Face aux sanctions imposées par l'Occident à la Russie dans le cadre de l'invasion de l'Ukraine, le Kremlin pourrait-il être tenté de lancer une contre-attaque pour déstabiliser ses voisins européens en leur coupant tout simplement l'accès à Internet ?
Un nouveau sondage publié par Paris Match le samedi 2 avril montre pourtant que ce risque est à prendre très au sérieux, d'autant plus que les conséquences d'une telle riposte seraient extrêmement graves pour l'économie mondiale.
Comment avons-nous accès à Internet en Europe ?
Si nous pouvons accéder quotidiennement à Internet avec nos différents appareils - des téléphones portables et des ordinateurs aux tablettes et aux montres connectées -, c'est principalement grâce à un immense réseau de câbles sous-marins qui assure 99 % de l'Internet mondial. La plupart des grandes entreprises privées (notamment les Gafam) ont commencé à poser et à installer leurs propres câbles afin de maintenir leur activité sans dépendre d'acteurs extérieurs.
Ces câbles, qui se comptent par centaines dans nos océans, ne disposent d'aucune mesure de sécurité particulière : Ils sont simplement posés sur le fond marin par des navires spécialisés, appelés poseurs de câbles. Et il peut arriver que ces installations sous-marines soient endommagées par des phénomènes naturels (tsunamis) ou des activités humaines (forages). Les travaux de réparation, souvent complexes et longs, sont alors effectués par des "usines flottantes" spécialisées.
Comment la Russie pourrait-elle s'attaquer à ces infrastructures ?
Mais face à une éventuelle attaque coordonnée sous l'égide de Vladimir Poutine, les capacités de réparation de ces câbles dans un délai acceptable seraient fortement mises sous pression. Et l'infrastructure militaire russe permettrait selon toute vraisemblance une telle manœuvre, notamment grâce à ses navires "océanographiques" capables de déployer un mini-sous-marin jusqu'à une profondeur de 6000 mètres, là où se trouvent ces câbles.
"Est-il possible de couper des câbles qui se trouvent à 6000 mètres sous l'Atlantique ? La réponse est oui. Est-il possible de l'empêcher ? La réponse est probablement non", affirme sans détour un haut fonctionnaire français en charge des questions de défense interrogé par le magazine.
D'ailleurs, à l'été 2021, un navire russe, le "Yantar", a été repéré lors d'une étrange mission de reconnaissance en mer d'Irlande, au cours de laquelle le navire océanographique semblait s'intéresser aux câbles sous-marins. Des sources militaires britanniques rapportent que le Yantar s'est comporté de manière "hautement suspecte" durant l'expédition. Cela justifie une surveillance accrue de ce type de navire par les services de renseignement occidentaux depuis le début du conflit en Ukraine.
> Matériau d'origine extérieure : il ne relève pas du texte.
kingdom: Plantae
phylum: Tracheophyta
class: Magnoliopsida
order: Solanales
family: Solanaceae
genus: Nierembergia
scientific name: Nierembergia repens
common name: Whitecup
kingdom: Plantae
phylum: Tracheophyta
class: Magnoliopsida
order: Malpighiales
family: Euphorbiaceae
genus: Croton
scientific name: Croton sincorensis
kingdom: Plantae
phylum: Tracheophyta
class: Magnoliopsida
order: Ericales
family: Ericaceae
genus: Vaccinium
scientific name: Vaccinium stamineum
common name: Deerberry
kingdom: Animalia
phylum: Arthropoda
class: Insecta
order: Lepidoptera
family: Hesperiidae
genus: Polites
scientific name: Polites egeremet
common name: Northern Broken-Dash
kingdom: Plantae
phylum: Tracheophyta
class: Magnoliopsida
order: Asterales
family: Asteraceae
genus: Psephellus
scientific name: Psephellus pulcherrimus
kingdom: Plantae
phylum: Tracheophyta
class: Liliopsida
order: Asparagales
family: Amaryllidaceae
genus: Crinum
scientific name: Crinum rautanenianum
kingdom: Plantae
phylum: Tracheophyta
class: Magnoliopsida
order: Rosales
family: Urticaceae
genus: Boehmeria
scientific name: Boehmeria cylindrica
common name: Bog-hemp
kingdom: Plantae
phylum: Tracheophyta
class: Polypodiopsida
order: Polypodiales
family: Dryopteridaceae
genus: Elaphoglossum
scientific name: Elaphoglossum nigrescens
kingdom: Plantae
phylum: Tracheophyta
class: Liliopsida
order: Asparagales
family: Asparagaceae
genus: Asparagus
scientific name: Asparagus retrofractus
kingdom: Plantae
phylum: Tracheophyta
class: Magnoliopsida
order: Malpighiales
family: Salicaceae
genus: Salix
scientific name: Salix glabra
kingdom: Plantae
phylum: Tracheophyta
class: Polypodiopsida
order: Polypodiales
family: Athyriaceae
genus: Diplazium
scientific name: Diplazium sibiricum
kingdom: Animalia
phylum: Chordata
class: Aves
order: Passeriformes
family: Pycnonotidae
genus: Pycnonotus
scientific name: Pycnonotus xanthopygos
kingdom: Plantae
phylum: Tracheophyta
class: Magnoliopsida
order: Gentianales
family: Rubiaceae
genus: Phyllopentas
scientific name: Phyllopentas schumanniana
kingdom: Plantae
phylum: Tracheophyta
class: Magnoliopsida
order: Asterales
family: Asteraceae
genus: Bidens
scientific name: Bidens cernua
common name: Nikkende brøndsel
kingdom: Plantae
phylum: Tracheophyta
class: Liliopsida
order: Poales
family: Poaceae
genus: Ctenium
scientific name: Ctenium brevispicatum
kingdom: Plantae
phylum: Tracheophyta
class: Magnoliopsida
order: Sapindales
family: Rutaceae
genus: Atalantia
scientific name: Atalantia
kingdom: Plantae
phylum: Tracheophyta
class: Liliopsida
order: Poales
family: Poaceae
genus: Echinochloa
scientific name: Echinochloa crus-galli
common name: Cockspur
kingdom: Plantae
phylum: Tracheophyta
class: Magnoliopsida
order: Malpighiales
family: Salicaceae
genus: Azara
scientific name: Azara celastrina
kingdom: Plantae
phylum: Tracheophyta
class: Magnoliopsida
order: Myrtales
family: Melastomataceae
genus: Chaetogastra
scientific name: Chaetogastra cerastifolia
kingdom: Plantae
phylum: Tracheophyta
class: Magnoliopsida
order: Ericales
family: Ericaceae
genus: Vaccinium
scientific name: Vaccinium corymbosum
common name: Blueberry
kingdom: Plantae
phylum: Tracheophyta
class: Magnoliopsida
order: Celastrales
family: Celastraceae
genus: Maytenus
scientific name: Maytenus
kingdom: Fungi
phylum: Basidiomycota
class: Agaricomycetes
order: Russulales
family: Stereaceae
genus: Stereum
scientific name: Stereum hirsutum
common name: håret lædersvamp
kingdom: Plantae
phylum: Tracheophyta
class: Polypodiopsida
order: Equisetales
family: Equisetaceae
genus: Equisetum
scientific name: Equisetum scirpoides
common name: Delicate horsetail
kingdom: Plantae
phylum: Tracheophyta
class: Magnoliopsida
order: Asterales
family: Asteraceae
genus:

Conséquences possibles pour l'économie mondiale
Les experts militaires n'excluent actuellement ni la possibilité d'attaques isolées et ciblées, ni celle d'une offensive de plus grande envergure. Si la Russie décidait de lancer une attaque massive contre les câbles sous-marins, cela aurait de graves conséquences pour l'économie mondiale : la plupart des transactions sur les bourses dépendent de ces transferts de données. Les entreprises qui utilisent des centres de données américains seraient également fortement touchées.
L'accès aux réseaux sociaux serait également fortement perturbé et l'économie serait affaiblie, étant donné qu'Internet représente 3,4 % du PIB des économies des pays industrialisés. Pour éviter qu'une telle situation ne devienne réalité, Paris Match évoque la possibilité pour les opérateurs de détourner les connexions Internet vers l'Afrique pour les ramener ensuite en Europe. Les satellites, en revanche, ne pourraient pas jouer ce rôle, car leurs capacités sont trop faibles, selon les experts.